Let's Talk SRE and Systems Engineering
Let’s talk modern Network Operations, Systems Administration, and Systems Engineering. Not in the specific, but as general roles in a modern team.
About 15 years ago, these 3 distinct roles got combined under a single title, called “Site Reliability Engineer” (SRE), which basically was a focus on bringing software engineering (I know, I know) principles to what was a more site specific, often environment specific, infrastructure. The end goal being resilient, holistic approach to handling system, software, and network infrastructure lifecycles, and overall availability of the site; often incorrectly being assumed “website”, but really it’s lower level than that.
In turn, the SRE role created the need for Development Operations (DevOps), in which development (software engineering) principles are used to automate the deployment and operational lifecycle for software or a service. Effectively making the software development team part of the operational lifecycle for software.
The interesting thing here is that a modern SRE is now a generalist, much like a System Administrator was in the late 90s: a network engineer, a UNIX Systems Administrator, UNIX Systems Engineer, and infrastructure architect, all rolled in to one single title, often a single team member. And the SRE’s counterpart, based in a unwritten philosophy of Mutual Assured Suffering, is the DevOps engineer, who has basically inherited the unenviable role of dealing with software on the system, deployment of said software, and attempting to deliver their app in a controlled, and hopefully sane, method.
These new roles indirectly created what is basically became huge service boon: containers. Why deliver the service to hardware with underlying libraries, potentially different releases, differences in behavior, networking, full operating systems, when the option to just deliver a container, and ensure repeatability exists instead?
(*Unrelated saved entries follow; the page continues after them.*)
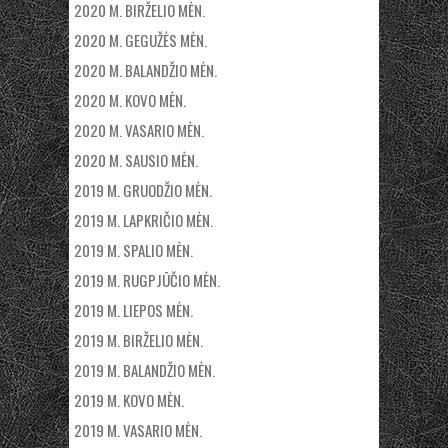
2020 M. BIRŽELIO MĖN.
2020 M. GEGUŽĖS MĖN.
2020 M. BALANDŽIO MĖN.
2020 M. KOVO MĖN.
2020 M. VASARIO MĖN.
2020 M. SAUSIO MĖN.
2019 M. GRUODŽIO MĖN.
2019 M. LAPKRIČIO MĖN.
2019 M. SPALIO MĖN.
2019 M. RUGPJŪČIO MĖN.
2019 M. LIEPOS MĖN.
2019 M. BIRŽELIO MĖN.
2019 M. BALANDŽIO MĖN.
2019 M. KOVO MĖN.
2019 M. VASARIO MĖN.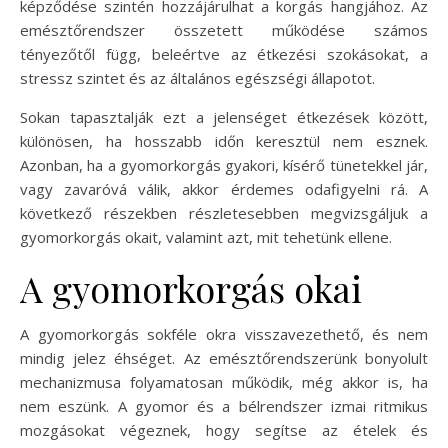
képződése szintén hozzájárulhat a korgás hangjához. Az
emésztőrendszer összetett működése számos
tényezőtől függ, beleértve az étkezési szokásokat, a
stressz szintet és az általános egészségi állapotot.
Sokan tapasztalják ezt a jelenséget étkezések között,
különösen, ha hosszabb időn keresztül nem esznek.
Azonban, ha a gyomorkorgás gyakori, kísérő tünetekkel jár,
vagy zavaróvá válik, akkor érdemes odafigyelni rá. A
következő részekben részletesebben megvizsgáljuk a
gyomorkorgás okait, valamint azt, mit tehetünk ellene.
A gyomorkorgás okai
A gyomorkorgás sokféle okra visszavezethető, és nem
mindig jelez éhséget. Az emésztőrendszerünk bonyolult
mechanizmusa folyamatosan működik, még akkor is, ha
nem eszünk. A gyomor és a bélrendszer izmai ritmikus
mozgásokat végeznek, hogy segítse az ételek és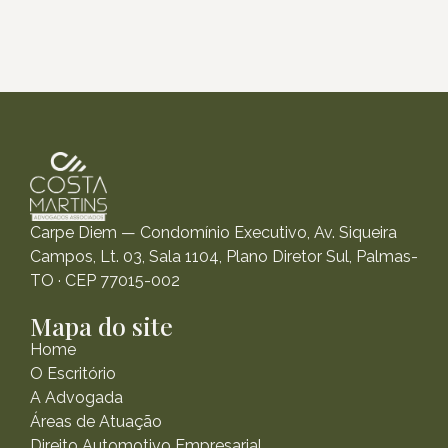
Carpe Diem — Condomínio Executivo, Av. Siqueira
Campos, Lt. 03, Sala 1104, Plano Diretor Sul, Palmas-
TO · CEP 77015-002
Mapa do site
Home
O Escritório
A Advogada
Áreas de Atuação
Direito Automotivo Empresarial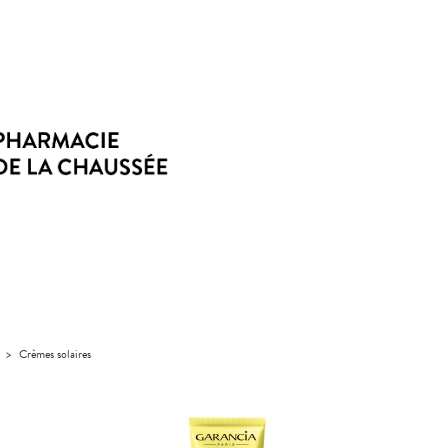
>
Crèmes solaires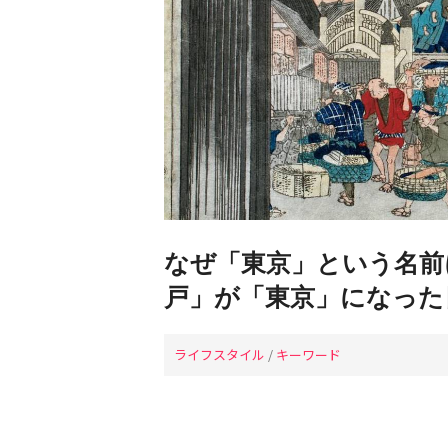
なぜ「東京」という名前
戸」が「東京」になった
ライフスタイル
/
キーワード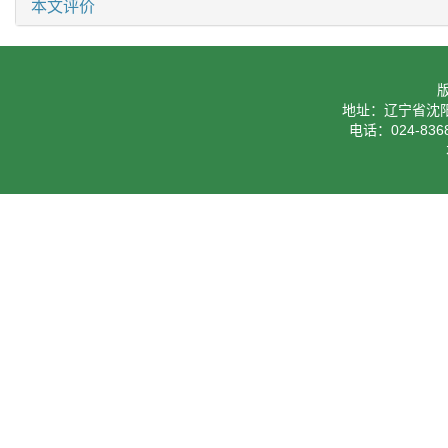
本文评价
地址：辽宁省沈阳
电话：024-8368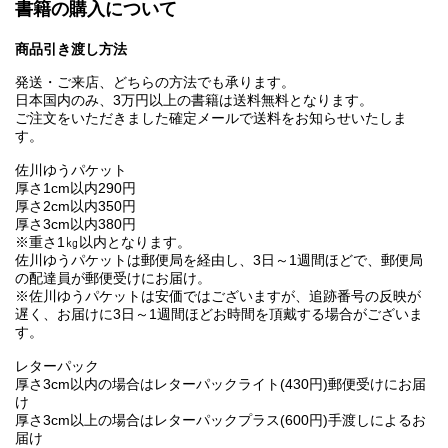
書籍の購入について
商品引き渡し方法
発送・ご来店、どちらの方法でも承ります。
日本国内のみ、3万円以上の書籍は送料無料となります。
ご注文をいただきました確定メールで送料をお知らせいたしま
す。
佐川ゆうパケット
厚さ1cm以内290円
厚さ2cm以内350円
厚さ3cm以内380円
※重さ1㎏以内となります。
佐川ゆうパケットは郵便局を経由し、3日～1週間ほどで、郵便局
の配達員が郵便受けにお届け。
※佐川ゆうパケットは安価ではございますが、追跡番号の反映が
遅く、お届けに3日～1週間ほどお時間を頂戴する場合がございま
す。
レターパック
厚さ3cm以内の場合はレターパックライト(430円)郵便受けにお届
け
厚さ3cm以上の場合はレターパックプラス(600円)手渡しによるお
届け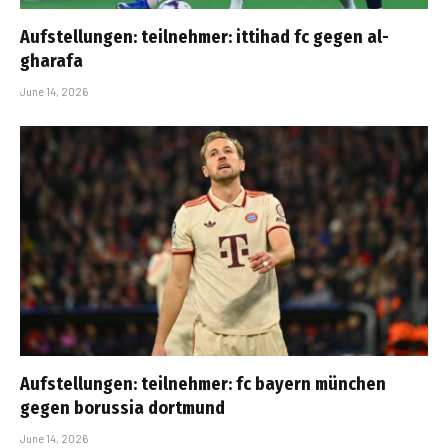
Aufstellungen: teilnehmer: ittihad fc gegen al-
gharafa
June 14, 2026
Aufstellungen: teilnehmer: fc bayern münchen
gegen borussia dortmund
June 14, 2026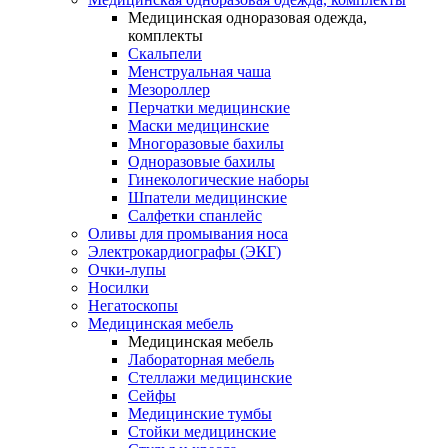
Медицинская одноразовая одежда,
комплекты
Скальпели
Менструальная чаша
Мезороллер
Перчатки медицинские
Маски медицинские
Многоразовые бахилы
Одноразовые бахилы
Гинекологические наборы
Шпатели медицинские
Салфетки спанлейс
Оливы для промывания носа
Электрокардиографы (ЭКГ)
Очки-лупы
Носилки
Негатоскопы
Медицинская мебель
Медицинская мебель
Лабораторная мебель
Стеллажи медицинские
Сейфы
Медицинские тумбы
Стойки медицинские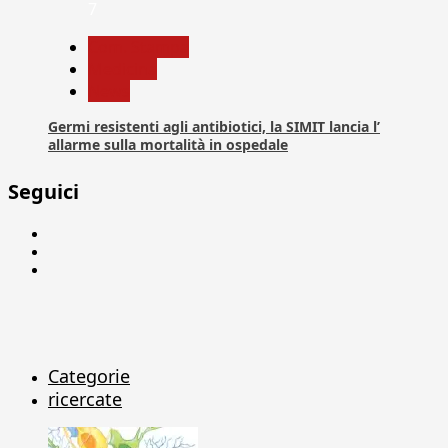
7
Com. Stampa
Medicina
News
Germi resistenti agli antibiotici, la SIMIT lancia l’
allarme sulla mortalità in ospedale
Seguici
Facebook
Linkedin
X
Categorie
ricercate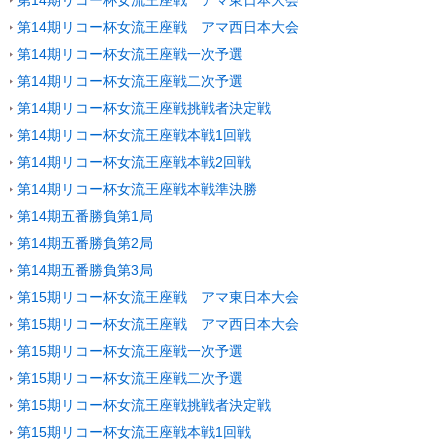
第14期リコー杯女流王座戦 アマ東日本大会
第14期リコー杯女流王座戦 アマ西日本大会
第14期リコー杯女流王座戦一次予選
第14期リコー杯女流王座戦二次予選
第14期リコー杯女流王座戦挑戦者決定戦
第14期リコー杯女流王座戦本戦1回戦
第14期リコー杯女流王座戦本戦2回戦
第14期リコー杯女流王座戦本戦準決勝
第14期五番勝負第1局
第14期五番勝負第2局
第14期五番勝負第3局
第15期リコー杯女流王座戦 アマ東日本大会
第15期リコー杯女流王座戦 アマ西日本大会
第15期リコー杯女流王座戦一次予選
第15期リコー杯女流王座戦二次予選
第15期リコー杯女流王座戦挑戦者決定戦
第15期リコー杯女流王座戦本戦1回戦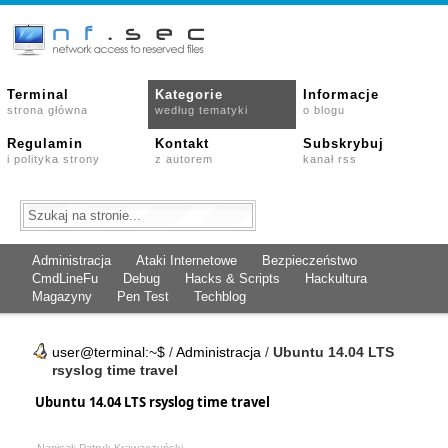
Terminal
Kategorie
Informacje
strona główna
według tematyki
o blogu
Regulamin
Kontakt
Subskrybuj
i polityka strony
z autorem
kanał rss
Administracja
Ataki Internetowe
Bezpieczeństwo
CmdLineFu
Debug
Hacks & Scripts
Hackultura
Magazyny
Pen Test
Techblog
user@terminal:~$
/
Administracja
/
Ubuntu 14.04 LTS
rsyslog time travel
Ubuntu 14.04 LTS rsyslog time travel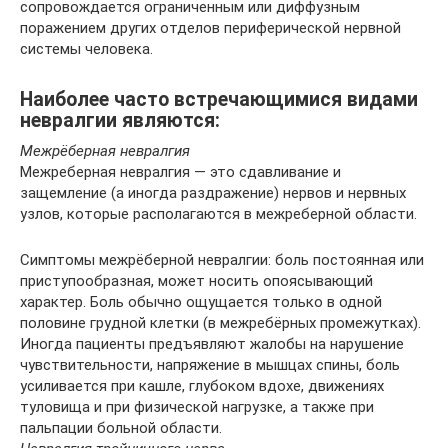
сопровождается ограниченным или диффузным
поражением других отделов периферической нервной
системы человека.
Наиболее часто встречающимися видами
невралгии являются:
Межрёберная невралгия
Межреберная невралгия — это сдавливание и
защемление (а иногда раздражение) нервов и нервных
узлов, которые располагаются в межреберной области.
Симптомы межрёберной невралгии: боль постоянная или
приступообразная, может носить опоясывающий
характер. Боль обычно ощущается только в одной
половине грудной клетки (в межребёрных промежутках).
Иногда пациенты предъявляют жалобы на нарушение
чувствительности, напряжение в мышцах спины, боль
усиливается при кашле, глубоком вдохе, движениях
туловища и при физической нагрузке, а также при
пальпации больной области.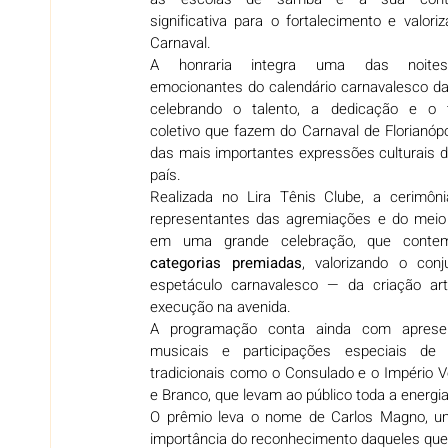
significativa para o fortalecimento e valoriz
Carnaval.
A honraria integra uma das noites
emocionantes do calendário carnavalesco da 
celebrando o talento, a dedicação e o tr
coletivo que fazem do Carnaval de Florianópo
das mais importantes expressões culturais do
país.
Realizada no Lira Tênis Clube, a cerimôni
representantes das agremiações e do meio c
em uma grande celebração, que conte
categorias premiadas
, valorizando o conj
espetáculo carnavalesco — da criação artí
execução na avenida.
A programação conta ainda com apresen
musicais e participações especiais de e
tradicionais como o Consulado e o Império V
e Branco, que levam ao público toda a energi
O prêmio leva o nome de Carlos Magno, um 
importância do reconhecimento daqueles que d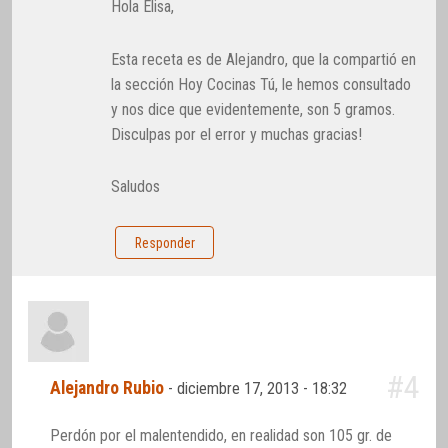
Hola Elisa,
Esta receta es de Alejandro, que la compartió en
la sección Hoy Cocinas Tú, le hemos consultado
y nos dice que evidentemente, son 5 gramos.
Disculpas por el error y muchas gracias!
Saludos
Responder
#4
Alejandro Rubio
-
diciembre 17, 2013 - 18:32
Perdón por el malentendido, en realidad son 105 gr. de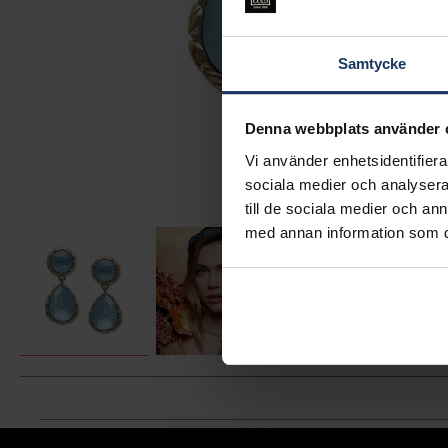
Samtycke
Denna webbplats använder 
Vi använder enhetsidentifierar
sociala medier och analysera 
till de sociala medier och a
med annan information som du 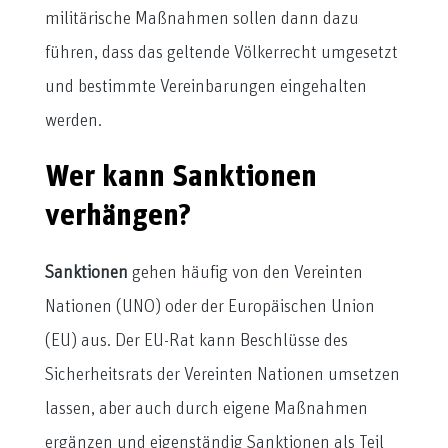
militärische Maßnahmen sollen dann dazu
führen, dass das geltende Völkerrecht umgesetzt
und bestimmte Vereinbarungen eingehalten
werden.
Wer kann Sanktionen
verhängen?
Sanktionen
gehen häufig von den Vereinten
Nationen (UNO) oder der Europäischen Union
(EU) aus. Der EU-Rat kann Beschlüsse des
Sicherheitsrats der Vereinten Nationen umsetzen
lassen, aber auch durch eigene Maßnahmen
ergänzen und eigenständig Sanktionen als Teil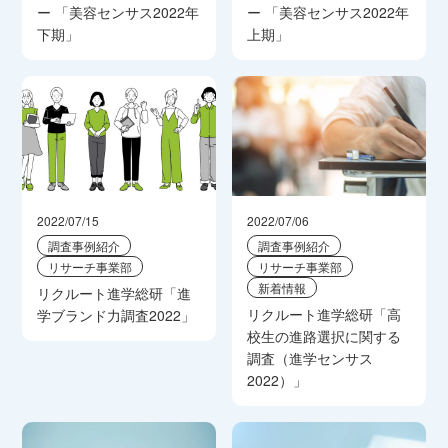
ー 「美容センサス2022年
ー 「美容センサス2022年
下期」
上期」
2022/07/15
2022/07/06
調査事例紹介
調査事例紹介
リサーチ事業部
リサーチ事業部
新着情報
リクルート進学総研「進
リクルート進学総研「高
学ブランド力調査2022」
校生の進路選択に関する
調査（進学センサス
2022）」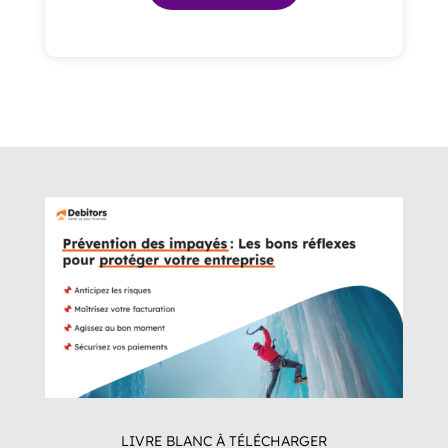
LIVRE BLANC À TÉLÉCHARGER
Why bother with a full system when what’s really required is much easier: reliable networking, some disk for the application, and the ability to define those requirements in a repeatable and isolated fashion?
In effect, this recreated a new dividing line: Infrastructure (SRE), and Applications (DevOps), with a focus on Service Teams that rely on the infrastructure being available and scalable.
And, in turn, created a new opportunity for cloud providers: managed infrastructure to build, and deliver, for just the service teams.